News and views from the award-winning author of the novels The Skinny Years, America Libre, House Divided and Pancho Land

Sunday, March 23, 2008

Atheist ayatollah

A book review of “The God Delusion” by Richard Dawkins


In “The God Delusion” Richard Dawkins proves that fundamentalism is a frightening doctrine – even from an atheist. Like any fundamentalist, Dawkins is unwilling to tolerate any opinion other than his own. Instead of presenting us with a coherent cosmology, most of Dawkins’ book is a petty and defensive screed against anyone with the temerity to disagree with the learned biologist. It’s really a shame. Dawkins is a colossal intellect overshadowed by an even larger ego.


Even the few original insights “The God Delusion” offers us, such as an exploration of the Darwinian reasons for religion, are marred by a continually mean-spirited nit-picking of any ideas that contradict Dawkins’s own. Perhaps the lowest point in the book comes when Dawkins, in a gesture reminiscent of a teenager scornfully scrawling would-be witticisms in the margins of textbook, inserts his own insipid comments between the lines of a speech by physicist Freeman Dyson. Really, Richard. This is beneath you.

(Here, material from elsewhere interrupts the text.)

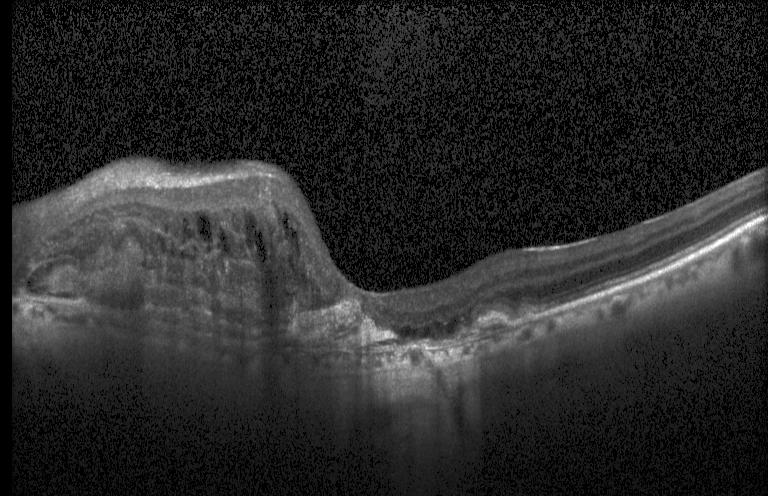
Impression: choroidal neovascularization (CNV).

At his best Dawkins sounds like a cranky Carl Sagan, grudgingly admitting there is beauty and awe in the mysteries of the universe. At his worst, Dawkins echoes the dogged intolerance of Jerry Falwell and the Ayatolla Khomeni. As someone who believes organized religion is a phase humanity will eventually outgrow, I found “The God Delusion” deeply disappointing.